> _Dataset_
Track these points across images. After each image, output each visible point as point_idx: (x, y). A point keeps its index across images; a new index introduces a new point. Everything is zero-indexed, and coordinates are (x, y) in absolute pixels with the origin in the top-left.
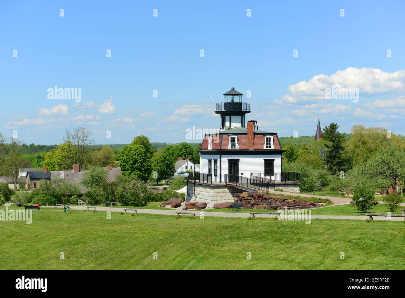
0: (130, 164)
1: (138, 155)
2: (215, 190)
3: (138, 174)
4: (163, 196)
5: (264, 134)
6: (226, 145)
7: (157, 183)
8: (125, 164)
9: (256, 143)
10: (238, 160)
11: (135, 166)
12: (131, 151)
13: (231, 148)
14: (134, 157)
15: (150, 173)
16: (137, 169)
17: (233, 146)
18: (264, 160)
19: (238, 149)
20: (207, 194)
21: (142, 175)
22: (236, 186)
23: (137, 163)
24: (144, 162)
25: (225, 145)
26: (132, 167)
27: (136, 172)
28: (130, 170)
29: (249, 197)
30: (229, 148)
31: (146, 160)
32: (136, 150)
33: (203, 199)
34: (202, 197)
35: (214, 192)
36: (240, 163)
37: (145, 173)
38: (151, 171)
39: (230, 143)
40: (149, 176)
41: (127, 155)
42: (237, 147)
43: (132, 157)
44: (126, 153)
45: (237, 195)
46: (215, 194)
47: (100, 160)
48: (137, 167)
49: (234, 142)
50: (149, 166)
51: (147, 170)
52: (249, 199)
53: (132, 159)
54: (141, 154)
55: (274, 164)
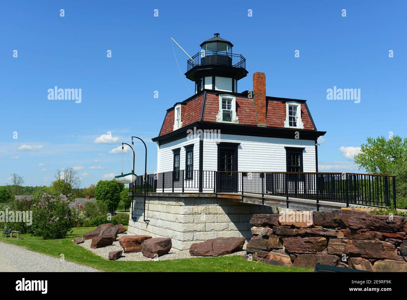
0: (104, 195)
1: (110, 188)
2: (191, 207)
3: (109, 202)
4: (117, 220)
5: (284, 101)
6: (212, 113)
7: (125, 210)
8: (99, 194)
9: (270, 114)
10: (236, 146)
11: (107, 196)
12: (104, 184)
13: (224, 120)
14: (107, 189)
15: (118, 202)
16: (108, 198)
17: (227, 116)
18: (286, 148)
19: (238, 123)
20: (171, 217)
21: (112, 203)
22: (243, 197)
23: (109, 193)
24: (114, 193)
25: (210, 113)
26: (105, 197)
27: (108, 201)
28: (103, 199)
29: (320, 228)
30: (219, 119)
31: (116, 192)
32: (109, 184)
33: (162, 227)
34: (160, 223)
35: (189, 212)
36: (241, 153)
37: (114, 202)
38: (119, 200)
39: (221, 110)
40: (118, 204)
41: (101, 187)
42: (235, 119)
43: (105, 189)
44: (100, 186)
45: (264, 220)
46: (190, 218)
47: (88, 194)
48: (108, 196)
49: (229, 108)
50: (118, 196)
51: (116, 199)
52: (322, 233)
53: (105, 191)
54: (112, 187)
55: (303, 158)
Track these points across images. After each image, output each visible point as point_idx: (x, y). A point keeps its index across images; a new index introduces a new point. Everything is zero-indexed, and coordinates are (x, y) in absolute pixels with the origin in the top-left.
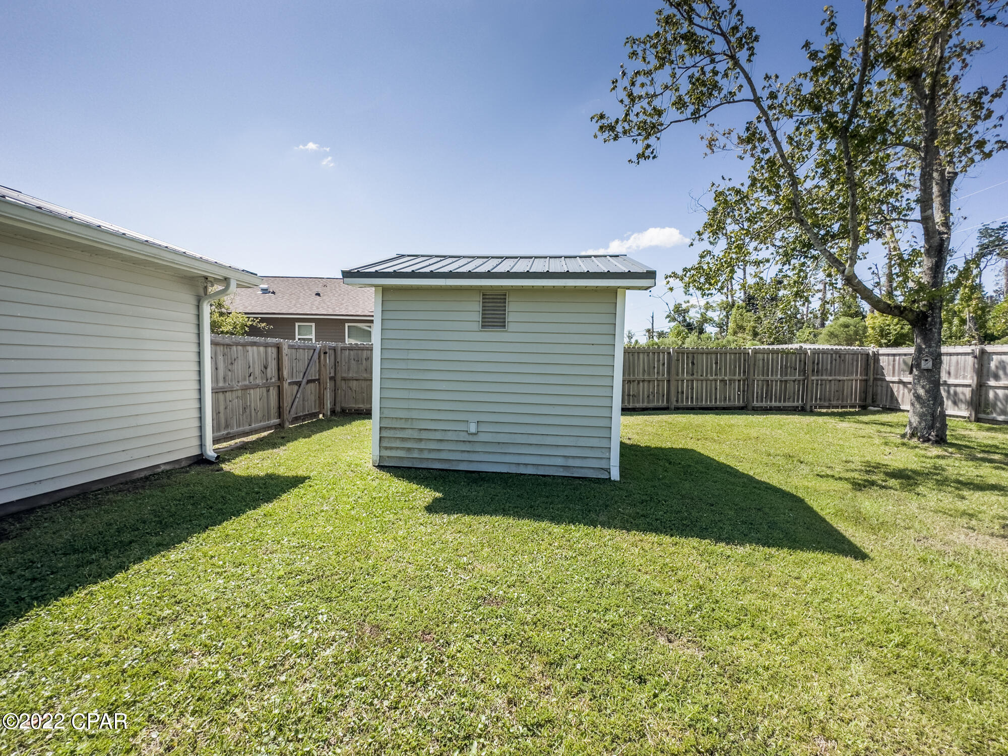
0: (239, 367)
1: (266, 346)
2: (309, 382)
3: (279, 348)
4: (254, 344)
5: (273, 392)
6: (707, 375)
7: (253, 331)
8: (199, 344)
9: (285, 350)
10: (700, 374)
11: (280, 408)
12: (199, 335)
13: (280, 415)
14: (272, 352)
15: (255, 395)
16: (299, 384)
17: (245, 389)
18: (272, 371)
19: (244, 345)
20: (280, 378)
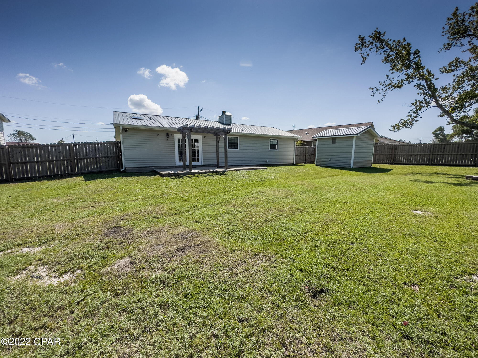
0: (299, 151)
1: (304, 148)
2: (312, 155)
3: (306, 148)
4: (302, 148)
5: (304, 157)
6: (452, 152)
7: (303, 145)
8: (294, 148)
9: (307, 148)
10: (448, 151)
11: (305, 159)
12: (294, 147)
13: (305, 161)
14: (305, 149)
15: (301, 156)
16: (309, 155)
17: (300, 155)
18: (304, 152)
19: (300, 148)
20: (306, 154)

> _Problem requirements_
Copy the items set down above line for line, without any change, and leave the pictures out of your copy.

> _Response to the task_
Track these points across images. After each image, output each visible point as point_idx: (x, y). A point keeps its index across images; a new index introduces a new point. Everything is zero-indexed, and coordinates are (x, y) in absolute pixels with the origin in the top-left.
0: (130, 164)
1: (138, 155)
2: (215, 190)
3: (138, 174)
4: (163, 196)
5: (264, 134)
6: (226, 145)
7: (157, 183)
8: (125, 164)
9: (256, 143)
10: (238, 160)
11: (135, 166)
12: (131, 151)
13: (231, 148)
14: (134, 157)
15: (150, 173)
16: (137, 169)
17: (233, 146)
18: (264, 160)
19: (238, 149)
20: (207, 194)
21: (142, 175)
22: (236, 186)
23: (137, 163)
24: (144, 162)
25: (225, 145)
26: (132, 167)
27: (136, 172)
28: (130, 170)
29: (249, 197)
30: (229, 148)
31: (146, 160)
32: (136, 150)
33: (203, 199)
34: (202, 197)
35: (214, 192)
36: (240, 163)
37: (145, 173)
38: (151, 171)
39: (230, 143)
40: (149, 176)
41: (127, 155)
42: (237, 147)
43: (132, 157)
44: (126, 153)
45: (237, 195)
46: (215, 194)
47: (100, 160)
48: (137, 167)
49: (234, 142)
50: (149, 166)
51: (147, 170)
52: (249, 199)
53: (132, 159)
54: (141, 154)
55: (274, 164)
0: (104, 195)
1: (110, 188)
2: (191, 207)
3: (109, 202)
4: (117, 220)
5: (284, 101)
6: (212, 113)
7: (125, 210)
8: (99, 194)
9: (270, 114)
10: (236, 146)
11: (107, 196)
12: (104, 184)
13: (224, 120)
14: (107, 189)
15: (118, 202)
16: (108, 198)
17: (227, 116)
18: (286, 148)
19: (238, 123)
20: (171, 217)
21: (112, 203)
22: (243, 197)
23: (109, 193)
24: (114, 193)
25: (210, 113)
26: (105, 197)
27: (108, 201)
28: (103, 199)
29: (320, 228)
30: (219, 119)
31: (116, 192)
32: (109, 184)
33: (162, 227)
34: (160, 223)
35: (189, 212)
36: (241, 153)
37: (114, 202)
38: (119, 200)
39: (221, 110)
40: (118, 204)
41: (101, 187)
42: (235, 119)
43: (105, 189)
44: (100, 186)
45: (264, 220)
46: (190, 218)
47: (88, 194)
48: (108, 196)
49: (229, 108)
50: (118, 196)
51: (116, 199)
52: (322, 233)
53: (105, 191)
54: (112, 187)
55: (303, 158)
Track these points across images. After each image, output each visible point as point_idx: (x, y). A point keeps its index across images; a new index introduces a new point. Everything is zero-indexed, and coordinates are (x, y) in absolute pixels with the origin in the top-left.
0: (239, 367)
1: (266, 346)
2: (309, 382)
3: (279, 348)
4: (254, 344)
5: (273, 392)
6: (707, 375)
7: (253, 331)
8: (199, 344)
9: (285, 350)
10: (700, 374)
11: (280, 408)
12: (199, 335)
13: (280, 415)
14: (272, 352)
15: (255, 395)
16: (299, 384)
17: (245, 389)
18: (272, 371)
19: (244, 345)
20: (280, 378)
0: (299, 151)
1: (304, 148)
2: (312, 155)
3: (306, 148)
4: (302, 148)
5: (304, 157)
6: (452, 152)
7: (303, 145)
8: (294, 148)
9: (307, 148)
10: (448, 151)
11: (305, 159)
12: (294, 147)
13: (305, 161)
14: (305, 149)
15: (301, 156)
16: (309, 155)
17: (300, 155)
18: (304, 152)
19: (300, 148)
20: (306, 154)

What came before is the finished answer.